Manny De Montaigne drinks single malts

all things relating to Michel De Montaigne, Manny being Manny, and single malt scotches

Sunday, August 07, 2011

Billy Collins

He sounds like he should be playing second base for the Red Sox – Billy Collins. As it turns out he’s a poet. Now I have been a reader for close to five decades, ever since some kid lent me The Lord of the Flies. But in all that time, I’ve never really enjoyed or appreciated poetry. Even with the guidance of my man Bloom, who reawakened my interest in the classics, and who was clearly willing to take me step by step through the canonical poets, I never seemed to get much out of it. I did read Leaves of Grass, much of it aloud to John when he was an infant. Here he was, all of six days old, and I was reading him I Sing the Body Electric. But I only remember that poem because it had such a great title. And after much work, I guess I was able to appreciate Whitman’s masterpiece , When Lilacs Last in the Dooryard Bloomed, but would I reread it for sheer enjoyment, the way I might watch Casablanca for the seventy-fifth time? I don’t think so.

Anyway, my friend Steve stopped by one night to have a couple scotches, and brought this little book of poetry, from which he read aloud. At first I thought that Steve was slightly off his rocker, because, really, Poetry? But after the whisky, and after Steve and the lovely Sheila had gone home, and I spent some time alone with the book – it’s entitled Sailing Alone Around the World, and is sort of a greatest hits volume -- I was amazed to find how much I enjoyed the guy.

Collins is at his best when his poems are about nothing much at all, just a different way of looking at things. There is a zany, absurdist element in many of the early poems that I found most enjoyable. And he tells us about his unpretentious approach in one of his earlier poems, entitled, appropriately, Introduction to Poetry:

………..

I say drop a mouse into a poem

And watch him probe his way out,

Or walk inside the poem’s room,

And feel the walls for a light switch.

…………

But all they want to do

Is tie the poem to a chair with rope

And torture a confession out of it.

They begin beating it with a hose

To find out what it really means.

Later in life, whether he felt the weight of having been selected Poet Laureate, or just because he was older and saw life slipping away, his stuff became heavier, more serious, darker, less fun. I was making a list of all the poems I wanted to go back and reread, and I found that as time passed, I was adding fewer and fewer poems to the list. Maybe they were just as good, but I didn’t feel like reading about loss and death.
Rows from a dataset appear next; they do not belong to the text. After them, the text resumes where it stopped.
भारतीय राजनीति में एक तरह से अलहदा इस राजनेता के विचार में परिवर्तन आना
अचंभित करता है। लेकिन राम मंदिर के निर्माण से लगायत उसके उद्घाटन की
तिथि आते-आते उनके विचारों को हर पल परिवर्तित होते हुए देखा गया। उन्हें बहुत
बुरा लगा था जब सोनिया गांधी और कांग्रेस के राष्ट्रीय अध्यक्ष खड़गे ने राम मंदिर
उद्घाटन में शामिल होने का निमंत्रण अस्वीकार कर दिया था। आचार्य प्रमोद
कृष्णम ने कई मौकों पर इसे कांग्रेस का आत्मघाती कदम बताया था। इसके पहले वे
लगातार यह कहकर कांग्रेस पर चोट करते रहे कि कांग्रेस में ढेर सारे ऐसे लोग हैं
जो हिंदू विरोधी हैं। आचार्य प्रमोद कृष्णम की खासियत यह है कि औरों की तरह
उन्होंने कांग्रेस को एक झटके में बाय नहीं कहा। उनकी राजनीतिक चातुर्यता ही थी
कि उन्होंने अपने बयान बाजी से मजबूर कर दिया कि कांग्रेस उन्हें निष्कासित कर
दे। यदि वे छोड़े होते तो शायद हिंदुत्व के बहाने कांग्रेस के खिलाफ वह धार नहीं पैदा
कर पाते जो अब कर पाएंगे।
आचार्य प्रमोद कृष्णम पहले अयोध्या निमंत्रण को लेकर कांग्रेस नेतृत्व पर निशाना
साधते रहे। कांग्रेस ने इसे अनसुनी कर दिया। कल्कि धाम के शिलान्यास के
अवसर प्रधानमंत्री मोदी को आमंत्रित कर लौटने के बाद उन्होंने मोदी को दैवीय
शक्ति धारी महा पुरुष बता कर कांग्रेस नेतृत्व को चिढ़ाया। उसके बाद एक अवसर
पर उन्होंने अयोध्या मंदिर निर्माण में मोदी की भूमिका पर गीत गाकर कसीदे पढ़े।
Or maybe as a serious poet, he just didn’t feel like he could write about some dog barking his way through Beethoven’s Seventh, and ending up in the orchestra, in the oboe section. Maybe when you’re a serious poet laureate, you just can’t write that kind of goofy stuff any more.

Anyway, when this blog opened in 2005, one of its topics was supposed to be the essays of Michel de Montaigne. Over the years, whisky and baseball have pretty much squeezed literature off the page. But I’m glad to be able to return to that subject every now and then. And I was really glad to have found, at this advanced age, that there was something new and different for me to enjoy. Thanks Steve.